If there is any possibility that raising rates could get corporate cash off the sidelines then it is worthwhile to think about it. In addition if the Fed raised rates it would signal to many that the economy was actually getting better.

Look if we are in a pessimism bubble then the fed can burst it by raising rates.

To say we are in a pessimism bubble in terms of where the market is sounds pretty bullish.

It's interesting to compare the Douthat piece with one published in the Washington Post by Fareed Zakaria.

Businessmen I know are worried to do anything, not so much out of fear of the economy as out of fear of what the Democrats in power are going to do. They still don't know what health care is going to be like or if or how they are going to provide for that. Given the current financial reforms, they may have to make adjustments in their relationships with banks and pensions and no one really knows how or what those changes will be. Even if Republicans sweep into both houses of Congress in the fall, for awhile there will be uncertainty as to if they will be changing the current changes and there has to worry about how that will all work out. The business community may have more hope, but there will be caution for some time, still.

Maybe one of the great arguments for conservative government is that massive politically-based changes in the nation's economy. For example there is the current threat that the president will decide to take over your company if he doesn't like the way it is being handled. This kind of thing, as others mentioned the other day on the front page, create a climate of business uncertainty and no one with money to invest is quite sure how to do so, nor are businesses certain how to plan for the future, and everyone is too uncomfortable to do anything but the sure things like investing in the most highly successful established businesses, like Apple or Google. Once upon a time it would have been oil companies or automobile manufacturers, but times have changed.

This is not malaise, it is fear. Bad enough economic uncertainty: as John Lewis points out, people know how to deal with that. They simply adjust how and where they invest and how they plan for the future. You get politics involved, especially politicians who seem blind to economic facts about supply and demand in the marketplace and caution rules the day in the private sector. It has to since national politicians don't know how to be cautious or prudent about the economy.

I doubt anyone will tack into serious optimism about the economy until after the 2012 elections.
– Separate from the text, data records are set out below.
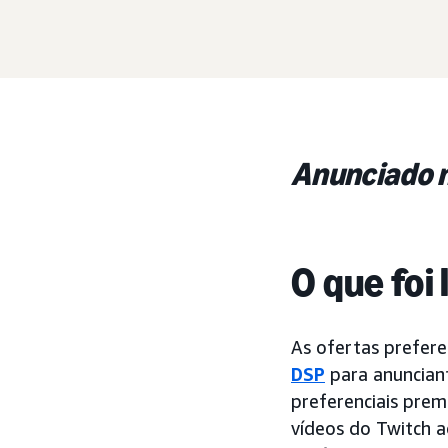
Anunciado 
O que foi
As ofertas prefere
DSP
para anuncian
preferenciais pre
vídeos do Twitch a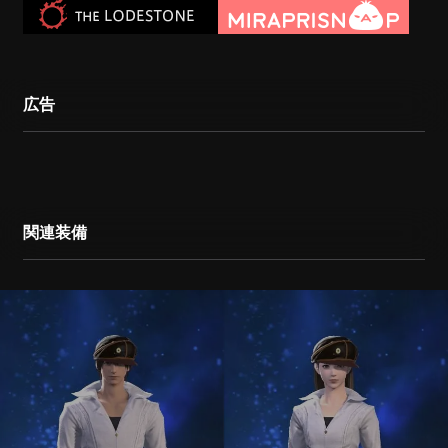
広告
関連装備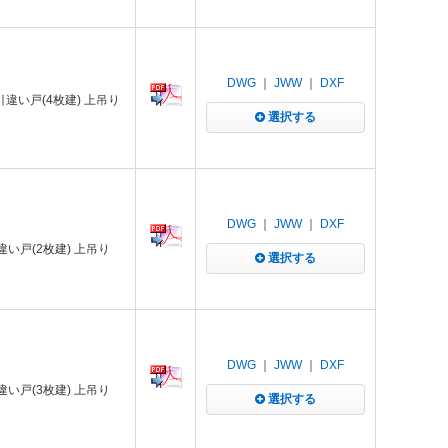
DWG
｜
JWW
｜
DXF
 引違い戸(4枚建) 上吊り
選択する
DWG
｜
JWW
｜
DXF
引違い戸(2枚建) 上吊り
選択する
DWG
｜
JWW
｜
DXF
引違い戸(3枚建) 上吊り
選択する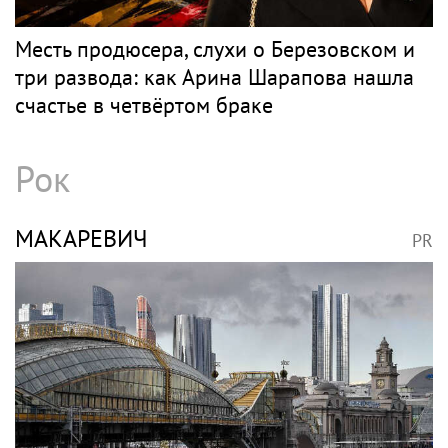
Новости со строительства второго этапа
линии «Славянка»
ШАРАПОВА
PR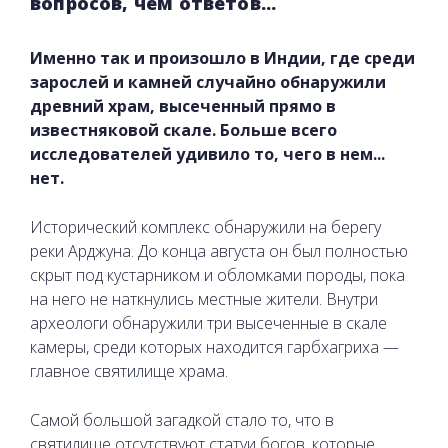
вопросов, чем ответов...
Именно так и произошло в Индии, где среди
зарослей и камней случайно обнаружили
древний храм, высеченный прямо в
известняковой скале. Больше всего
исследователей удивило то, чего в нем...
нет.
Исторический комплекс обнаружили на берегу
реки Арджуна. До конца августа он был полностью
скрыт под кустарником и обломками породы, пока
на него не наткнулись местные жители. Внутри
археологи обнаружили три высеченные в скале
камеры, среди которых находится гарбхагриха —
главное святилище храма.
Самой большой загадкой стало то, что в
святилище отсутствуют статуи богов, которые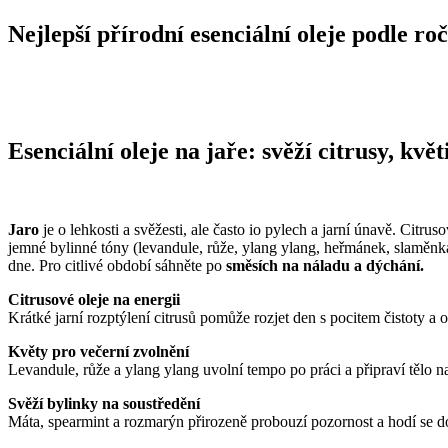
Nejlepší přírodní esenciální oleje podle ro
Esenciální oleje na jaře: svěží citrusy, kvě
Jaro
je o lehkosti a svěžesti, ale často io pylech a jarní únavě. Citru
jemné bylinné tóny (levandule, růže, ylang ylang, heřmánek, slaměnka)
dne. Pro citlivé období sáhněte po
směsích na náladu a dýchání.
Citrusové oleje na energii
Krátké jarní rozptýlení citrusů pomůže rozjet den s pocitem čistoty a 
Květy pro večerní zvolnění
Levandule, růže a ylang ylang uvolní tempo po práci a připraví tělo na
Svěží bylinky na soustředění
Máta, spearmint a rozmarýn přirozeně probouzí pozornost a hodí se d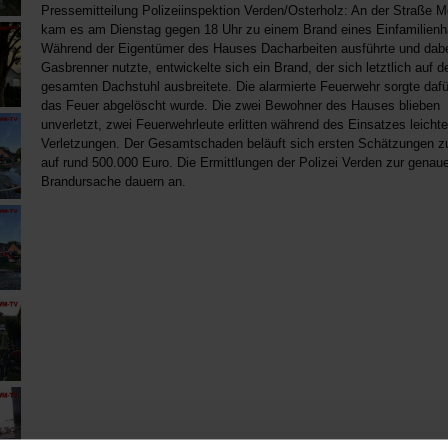
Pressemitteilung Polizeiinspektion Verden/Osterholz: An der Straße 
kam es am Dienstag gegen 18 Uhr zu einem Brand eines Einfamilien
Während der Eigentümer des Hauses Dacharbeiten ausführte und dabe
Gasbrenner nutzte, entwickelte sich ein Brand, der sich letztlich auf d
gesamten Dachstuhl ausbreitete. Die alarmierte Feuerwehr sorgte dafü
das Feuer abgelöscht wurde. Die zwei Bewohner des Hauses blieben
unverletzt, zwei Feuerwehrleute erlitten während des Einsatzes leichte
Verletzungen. Der Gesamtschaden beläuft sich ersten Schätzungen z
auf rund 500.000 Euro. Die Ermittlungen der Polizei Verden zur genau
Brandursache dauern an.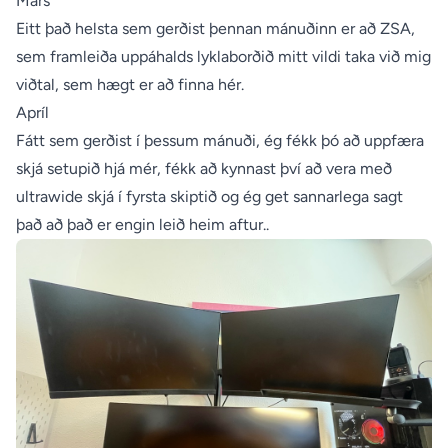
Mars
Eitt það helsta sem gerðist þennan mánuðinn er að ZSA,
sem framleiða uppáhalds lyklaborðið mitt vildi taka við mig
viðtal, sem hægt er að
finna hér
.
Apríl
Fátt sem gerðist í þessum mánuði, ég fékk þó að uppfæra
skjá setupið hjá mér, fékk að kynnast því að vera með
ultrawide skjá í fyrsta skiptið og ég get sannarlega sagt
það að það er engin leið heim aftur..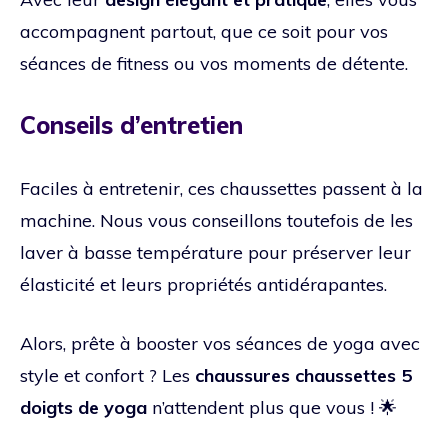
accompagnent partout, que ce soit pour vos
séances de fitness ou vos moments de détente.
Conseils d’entretien
Faciles à entretenir, ces chaussettes passent à la
machine. Nous vous conseillons toutefois de les
laver à basse température pour préserver leur
élasticité et leurs propriétés antidérapantes.
Alors, prête à booster vos séances de yoga avec
style et confort ? Les
chaussures chaussettes 5
doigts de yoga
n’attendent plus que vous ! 🌟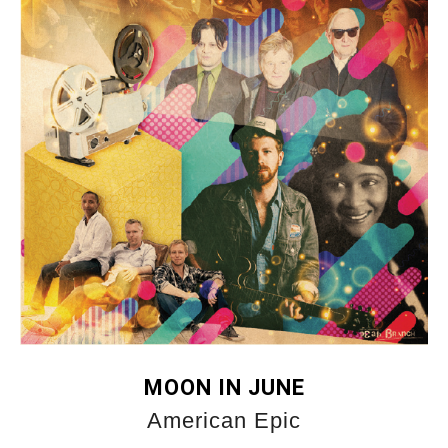
MOON IN JUNE
American Epic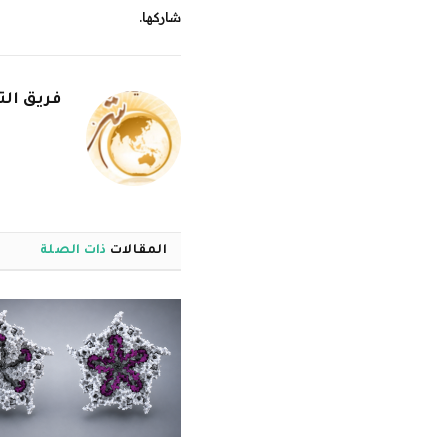
شاركها.
فريق الت
المقالات
ذات الصلة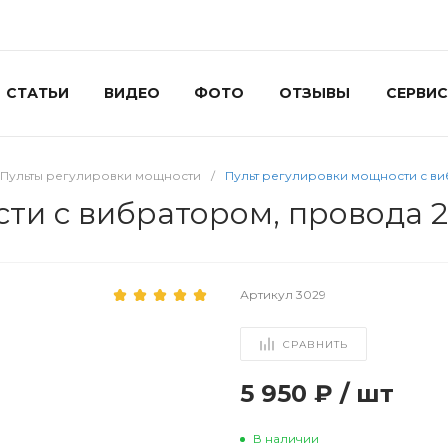
СТАТЬИ
ВИДЕО
ФОТО
ОТЗЫВЫ
СЕРВИС
Пульты регулировки мощности
/
Пульт регулировки мощности с виб
и с вибратором, провода 20
Артикул
3029
СРАВНИТЬ
5 950 ₽
/
шт
В наличии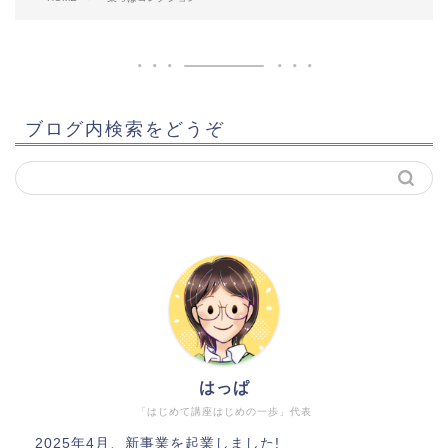
ブログ内検索をどうぞ
はっぱ
「はじめて講座はじめの一歩」代表
2025年4月、新事業を起業しました!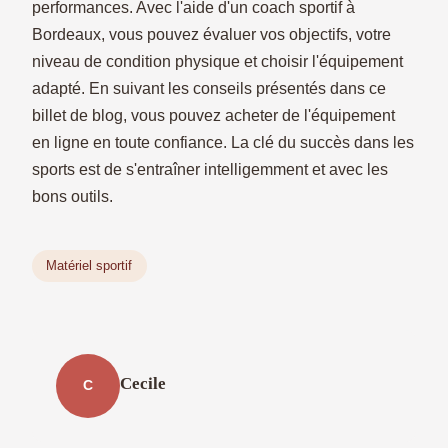
performances. Avec l'aide d'un coach sportif à
Bordeaux, vous pouvez évaluer vos objectifs, votre
niveau de condition physique et choisir l'équipement
adapté. En suivant les conseils présentés dans ce
billet de blog, vous pouvez acheter de l'équipement
en ligne en toute confiance. La clé du succès dans les
sports est de s'entraîner intelligemment et avec les
bons outils.
Matériel sportif
Cecile
C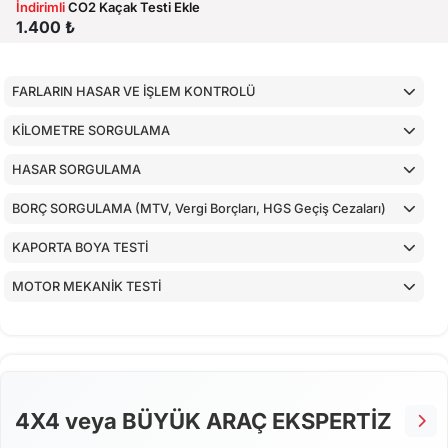
İndirimli
CO2 Kaçak Testi Ekle
1.400 ₺
FARLARIN HASAR VE İŞLEM KONTROLÜ
KİLOMETRE SORGULAMA
HASAR SORGULAMA
BORÇ SORGULAMA (MTV, Vergi Borçları, HGS Geçiş Cezaları)
KAPORTA BOYA TESTİ
MOTOR MEKANİK TESTİ
ARAÇ İÇ KONTROLLERİ
ALT KONTROLLER
AİRBAGLERİN CİHAZ İLE KONTROLÜ
4X4 veya BÜYÜK ARAÇ EKSPERTİZ
CİHAZ İLE YAPILAN TESTLER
The president is a powerful symbol of the nation and this one seems to breed economic pessimism in the business sector in a way that seems very realistic to me.

A really good article just came out in the Wall Street Journal, this is basically what I took Santelli to be saying: Easy Fed Loans Are Cheapening the Recovery
by David Reilly.(suscribers only unfortunately)

I love comparing the points of view from the Markets section of the WSJ, with the editorial page. liked this one, which seems open so far . "Hard Knocks From Easy Money, The Federal Reserve is feeding big government and harming middle-class savers."